Problem statement —
Rewrite these lines with "padalinio pavadinimas" switched to "skyriaus pavadinimas" wherever it occurs, leaving everything else unchanged.

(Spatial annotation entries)
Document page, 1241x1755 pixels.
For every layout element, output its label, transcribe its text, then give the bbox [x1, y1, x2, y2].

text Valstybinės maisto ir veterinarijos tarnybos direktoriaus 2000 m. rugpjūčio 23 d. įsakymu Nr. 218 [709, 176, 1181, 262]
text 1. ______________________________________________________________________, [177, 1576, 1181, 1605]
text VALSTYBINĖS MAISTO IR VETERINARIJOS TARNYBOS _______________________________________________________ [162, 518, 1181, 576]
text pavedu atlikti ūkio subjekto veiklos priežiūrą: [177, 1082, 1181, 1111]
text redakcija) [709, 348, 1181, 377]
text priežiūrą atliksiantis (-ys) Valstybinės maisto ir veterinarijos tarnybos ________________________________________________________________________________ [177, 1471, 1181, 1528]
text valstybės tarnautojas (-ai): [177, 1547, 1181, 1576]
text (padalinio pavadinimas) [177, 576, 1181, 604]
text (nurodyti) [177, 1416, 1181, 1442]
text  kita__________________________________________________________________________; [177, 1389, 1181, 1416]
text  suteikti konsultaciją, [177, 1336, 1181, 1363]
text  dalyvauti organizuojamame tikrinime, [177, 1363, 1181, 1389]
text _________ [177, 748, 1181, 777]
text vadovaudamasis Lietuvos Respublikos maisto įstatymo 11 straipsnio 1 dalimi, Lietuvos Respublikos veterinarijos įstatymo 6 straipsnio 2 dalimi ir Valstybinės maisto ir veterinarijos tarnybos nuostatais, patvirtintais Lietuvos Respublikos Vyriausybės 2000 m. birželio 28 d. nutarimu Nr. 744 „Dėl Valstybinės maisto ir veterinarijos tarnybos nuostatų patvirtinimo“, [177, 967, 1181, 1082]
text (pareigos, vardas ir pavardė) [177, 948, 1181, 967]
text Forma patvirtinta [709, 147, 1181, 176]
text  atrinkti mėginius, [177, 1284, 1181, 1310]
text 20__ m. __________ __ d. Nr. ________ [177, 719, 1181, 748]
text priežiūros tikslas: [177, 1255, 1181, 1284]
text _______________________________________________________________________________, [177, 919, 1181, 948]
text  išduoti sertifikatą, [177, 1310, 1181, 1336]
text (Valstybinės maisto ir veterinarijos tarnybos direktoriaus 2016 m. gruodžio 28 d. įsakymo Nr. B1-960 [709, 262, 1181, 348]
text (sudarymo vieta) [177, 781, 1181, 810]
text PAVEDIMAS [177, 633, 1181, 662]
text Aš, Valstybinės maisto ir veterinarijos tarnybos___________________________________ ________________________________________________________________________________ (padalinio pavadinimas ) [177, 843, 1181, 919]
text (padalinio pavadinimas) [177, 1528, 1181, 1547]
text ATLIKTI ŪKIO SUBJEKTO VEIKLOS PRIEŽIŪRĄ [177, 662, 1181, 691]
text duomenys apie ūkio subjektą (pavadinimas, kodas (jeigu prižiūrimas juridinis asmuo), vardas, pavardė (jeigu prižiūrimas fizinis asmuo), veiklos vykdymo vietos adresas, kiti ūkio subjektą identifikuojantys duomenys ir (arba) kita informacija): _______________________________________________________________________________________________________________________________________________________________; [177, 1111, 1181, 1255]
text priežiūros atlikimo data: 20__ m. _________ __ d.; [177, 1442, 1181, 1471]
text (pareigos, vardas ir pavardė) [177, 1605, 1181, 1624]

Solution below —
Document page, 1241x1755 pixels.
For every layout element, output its label, transcribe its text, then give the bbox [x1, y1, x2, y2].

text Valstybinės maisto ir veterinarijos tarnybos direktoriaus 2000 m. rugpjūčio 23 d. įsakymu Nr. 218 [709, 176, 1181, 262]
text 1. ______________________________________________________________________, [177, 1576, 1181, 1605]
text VALSTYBINĖS MAISTO IR VETERINARIJOS TARNYBOS _______________________________________________________ [162, 518, 1181, 576]
text pavedu atlikti ūkio subjekto veiklos priežiūrą: [177, 1082, 1181, 1111]
text redakcija) [709, 348, 1181, 377]
text priežiūrą atliksiantis (-ys) Valstybinės maisto ir veterinarijos tarnybos ________________________________________________________________________________ [177, 1471, 1181, 1528]
text valstybės tarnautojas (-ai): [177, 1547, 1181, 1576]
text (skyriaus pavadinimas) [177, 576, 1181, 604]
text (nurodyti) [177, 1416, 1181, 1442]
text  kita__________________________________________________________________________; [177, 1389, 1181, 1416]
text  suteikti konsultaciją, [177, 1336, 1181, 1363]
text  dalyvauti organizuojamame tikrinime, [177, 1363, 1181, 1389]
text _________ [177, 748, 1181, 777]
text vadovaudamasis Lietuvos Respublikos maisto įstatymo 11 straipsnio 1 dalimi, Lietuvos Respublikos veterinarijos įstatymo 6 straipsnio 2 dalimi ir Valstybinės maisto ir veterinarijos tarnybos nuostatais, patvirtintais Lietuvos Respublikos Vyriausybės 2000 m. birželio 28 d. nutarimu Nr. 744 „Dėl Valstybinės maisto ir veterinarijos tarnybos nuostatų patvirtinimo“, [177, 967, 1181, 1082]
text (pareigos, vardas ir pavardė) [177, 948, 1181, 967]
text Forma patvirtinta [709, 147, 1181, 176]
text  atrinkti mėginius, [177, 1284, 1181, 1310]
text 20__ m. __________ __ d. Nr. ________ [177, 719, 1181, 748]
text priežiūros tikslas: [177, 1255, 1181, 1284]
text _______________________________________________________________________________, [177, 919, 1181, 948]
text  išduoti sertifikatą, [177, 1310, 1181, 1336]
text (Valstybinės maisto ir veterinarijos tarnybos direktoriaus 2016 m. gruodžio 28 d. įsakymo Nr. B1-960 [709, 262, 1181, 348]
text (sudarymo vieta) [177, 781, 1181, 810]
text PAVEDIMAS [177, 633, 1181, 662]
text Aš, Valstybinės maisto ir veterinarijos tarnybos___________________________________ ________________________________________________________________________________ (skyriaus pavadinimas ) [177, 843, 1181, 919]
text (skyriaus pavadinimas) [177, 1528, 1181, 1547]
text ATLIKTI ŪKIO SUBJEKTO VEIKLOS PRIEŽIŪRĄ [177, 662, 1181, 691]
text duomenys apie ūkio subjektą (pavadinimas, kodas (jeigu prižiūrimas juridinis asmuo), vardas, pavardė (jeigu prižiūrimas fizinis asmuo), veiklos vykdymo vietos adresas, kiti ūkio subjektą identifikuojantys duomenys ir (arba) kita informacija): _______________________________________________________________________________________________________________________________________________________________; [177, 1111, 1181, 1255]
text priežiūros atlikimo data: 20__ m. _________ __ d.; [177, 1442, 1181, 1471]
text (pareigos, vardas ir pavardė) [177, 1605, 1181, 1624]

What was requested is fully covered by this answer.